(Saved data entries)
★ ★ ★
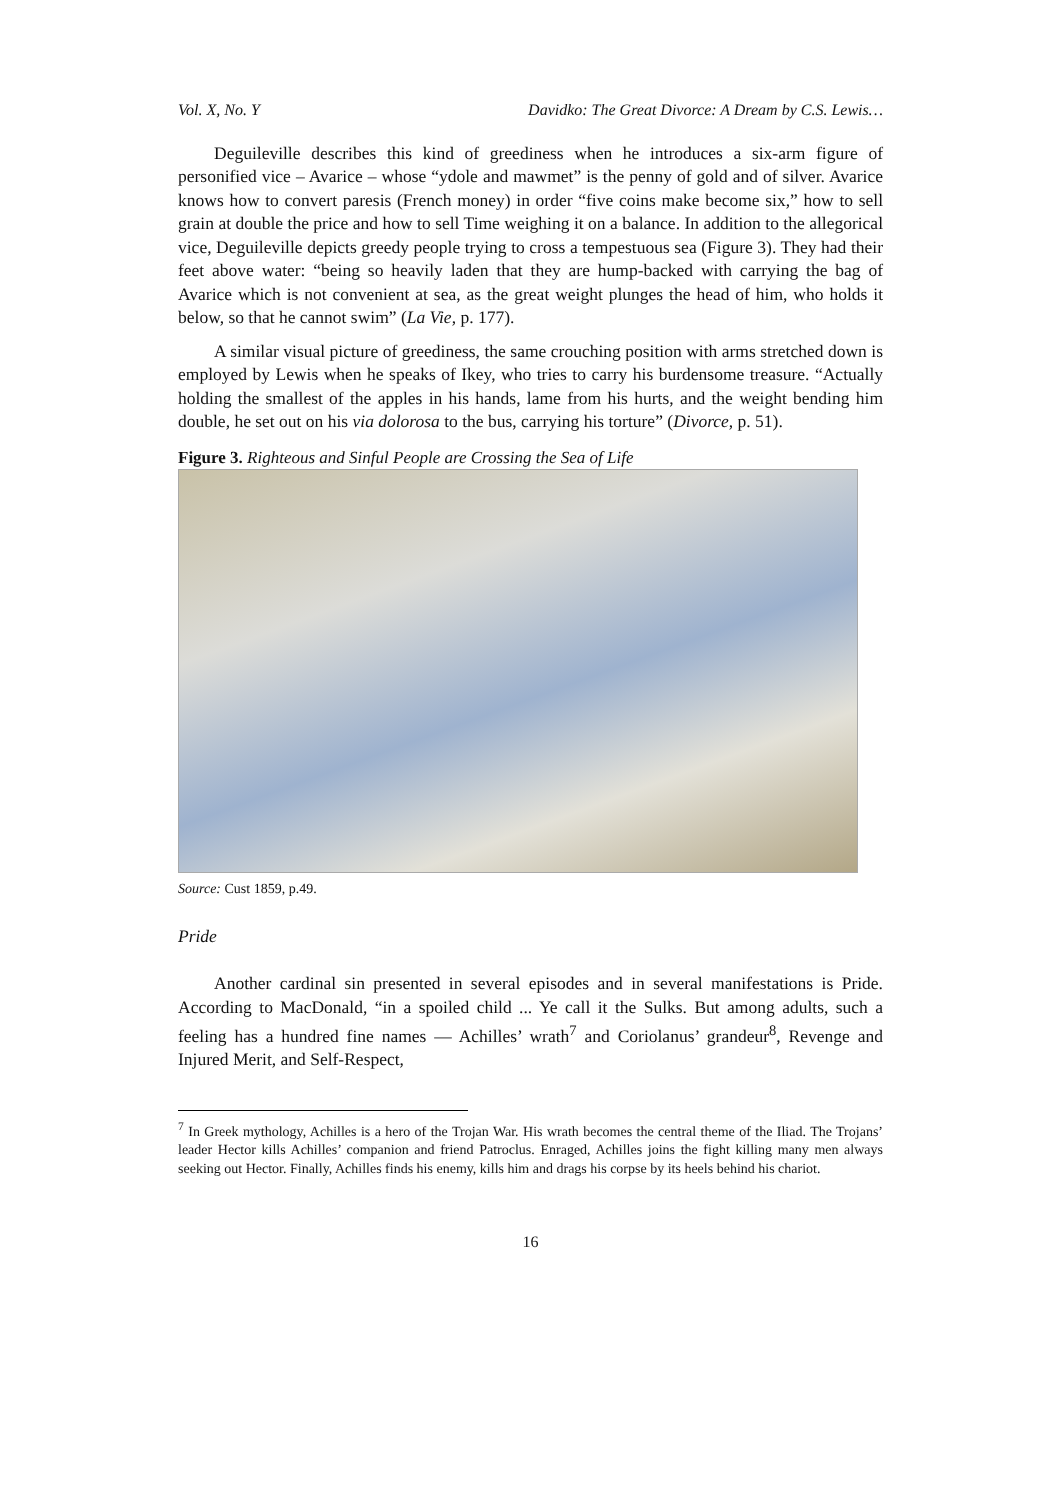Vol. X, No. Y Davidko: The Great Divorce: A Dream by C.S. Lewis…
Deguileville describes this kind of greediness when he introduces a six-arm figure of personified vice – Avarice – whose “ydole and mawmet” is the penny of gold and of silver. Avarice knows how to convert paresis (French money) in order “five coins make become six,” how to sell grain at double the price and how to sell Time weighing it on a balance. In addition to the allegorical vice, Deguileville depicts greedy people trying to cross a tempestuous sea (Figure 3). They had their feet above water: “being so heavily laden that they are hump-backed with carrying the bag of Avarice which is not convenient at sea, as the great weight plunges the head of him, who holds it below, so that he cannot swim” (La Vie, p. 177).
A similar visual picture of greediness, the same crouching position with arms stretched down is employed by Lewis when he speaks of Ikey, who tries to carry his burdensome treasure. “Actually holding the smallest of the apples in his hands, lame from his hurts, and the weight bending him double, he set out on his via dolorosa to the bus, carrying his torture” (Divorce, p. 51).
Figure 3. Righteous and Sinful People are Crossing the Sea of Life
Source: Cust 1859, p.49.
Pride
Another cardinal sin presented in several episodes and in several manifestations is Pride. According to MacDonald, “in a spoiled child ... Ye call it the Sulks. But among adults, such a feeling has a hundred fine names — Achilles’ wrath<sup>7</sup> and Coriolanus’ grandeur<sup>8</sup>, Revenge and Injured Merit, and Self-Respect,
<sup>7</sup> In Greek mythology, Achilles is a hero of the Trojan War. His wrath becomes the central theme of the Iliad. The Trojans’ leader Hector kills Achilles’ companion and friend Patroclus. Enraged, Achilles joins the fight killing many men always seeking out Hector. Finally, Achilles finds his enemy, kills him and drags his corpse by its heels behind his chariot.
16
★ ★ ★
> _TASK REQUIREMENTS_: For every line above that includes the string "Pride", copy the line.

> _RESULT BELOW_:
Pride
Another cardinal sin presented in several episodes and in several manifestations is Pride. According to MacDonald, “in a spoiled child ... Ye call it the Sulks. But among adults, such a feeling has a hundred fine names — Achilles’ wrath<sup>7</sup> and Coriolanus’ grandeur<sup>8</sup>, Revenge and Injured Merit, and Self-Respect,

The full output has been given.